◆ Directions
Write out the records beneath this line exactly as they appear, minus any images.
[Exercise data Boundary: Start]
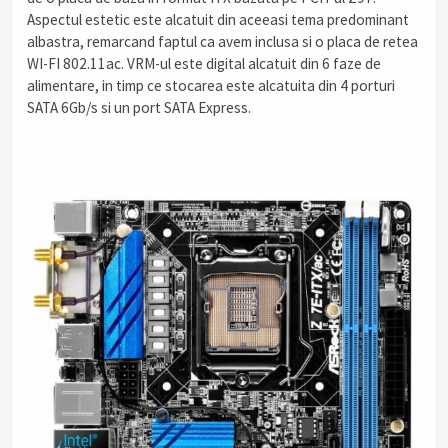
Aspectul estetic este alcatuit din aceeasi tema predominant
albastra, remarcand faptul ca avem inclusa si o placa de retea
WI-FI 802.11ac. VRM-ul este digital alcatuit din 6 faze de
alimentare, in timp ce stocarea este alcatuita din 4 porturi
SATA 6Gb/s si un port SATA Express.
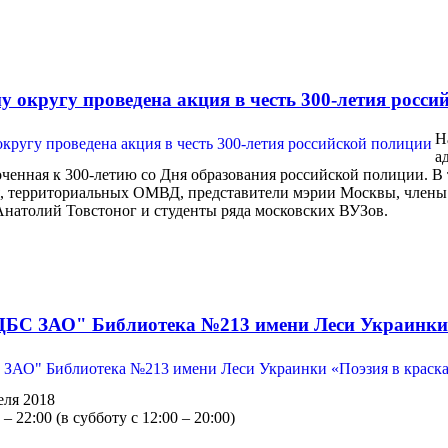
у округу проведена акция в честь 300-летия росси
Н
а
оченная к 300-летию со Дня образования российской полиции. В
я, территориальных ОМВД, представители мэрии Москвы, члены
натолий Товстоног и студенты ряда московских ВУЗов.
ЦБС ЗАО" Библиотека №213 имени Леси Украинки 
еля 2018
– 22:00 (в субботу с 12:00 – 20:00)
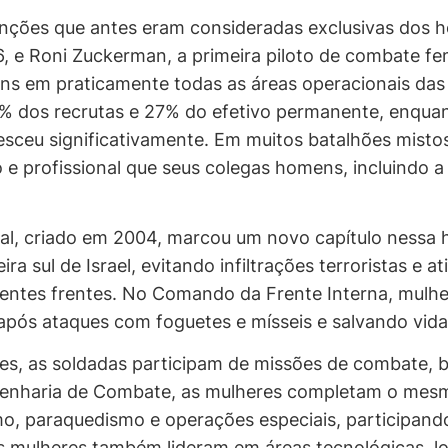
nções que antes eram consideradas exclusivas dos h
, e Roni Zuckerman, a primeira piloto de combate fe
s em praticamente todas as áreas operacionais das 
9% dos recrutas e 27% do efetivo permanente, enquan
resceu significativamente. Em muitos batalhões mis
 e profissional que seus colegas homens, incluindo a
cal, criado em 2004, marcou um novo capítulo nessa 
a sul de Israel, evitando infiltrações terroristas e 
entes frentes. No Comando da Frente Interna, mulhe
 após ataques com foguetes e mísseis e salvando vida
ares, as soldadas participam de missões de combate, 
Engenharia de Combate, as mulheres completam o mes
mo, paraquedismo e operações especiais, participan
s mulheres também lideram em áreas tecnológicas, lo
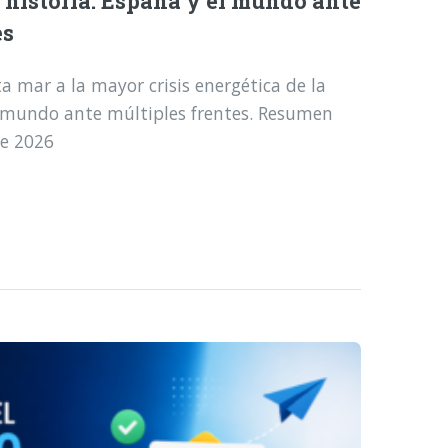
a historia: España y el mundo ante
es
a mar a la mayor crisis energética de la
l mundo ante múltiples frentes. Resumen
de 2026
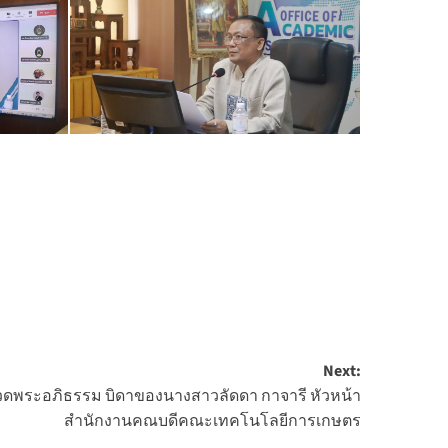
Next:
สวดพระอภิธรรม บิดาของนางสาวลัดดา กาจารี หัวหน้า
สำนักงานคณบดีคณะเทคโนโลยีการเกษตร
[Exercise data Boundary: End]
◆ Exercise answer
Aspectul estetic este alcatuit din aceeasi tema predominant
albastra, remarcand faptul ca avem inclusa si o placa de retea
WI-FI 802.11ac. VRM-ul este digital alcatuit din 6 faze de
alimentare, in timp ce stocarea este alcatuita din 4 porturi
SATA 6Gb/s si un port SATA Express.
у округу проведена акция в честь 300-летия росси
Н
а
оченная к 300-летию со Дня образования российской полиции. В
я, территориальных ОМВД, представители мэрии Москвы, члены
натолий Товстоног и студенты ряда московских ВУЗов.
ЦБС ЗАО" Библиотека №213 имени Леси Украинки 
еля 2018
– 22:00 (в субботу с 12:00 – 20:00)
nções que antes eram consideradas exclusivas dos h
, e Roni Zuckerman, a primeira piloto de combate fe
s em praticamente todas as áreas operacionais das 
9% dos recrutas e 27% do efetivo permanente, enquan
resceu significativamente. Em muitos batalhões mis
 e profissional que seus colegas homens, incluindo a
cal, criado em 2004, marcou um novo capítulo nessa 
a sul de Israel, evitando infiltrações terroristas e 
entes frentes. No Comando da Frente Interna, mulhe
 após ataques com foguetes e mísseis e salvando vida
ares, as soldadas participam de missões de combate, 
Engenharia de Combate, as mulheres completam o mes
mo, paraquedismo e operações especiais, participan
s mulheres também lideram em áreas tecnológicas, lo
a historia: España y el mundo ante
es
a mar a la mayor crisis energética de la
l mundo ante múltiples frentes. Resumen
de 2026
Next:
สวดพระอภิธรรม บิดาของนางสาวลัดดา กาจารี หัวหน้า
สำนักงานคณบดีคณะเทคโนโลยีการเกษตร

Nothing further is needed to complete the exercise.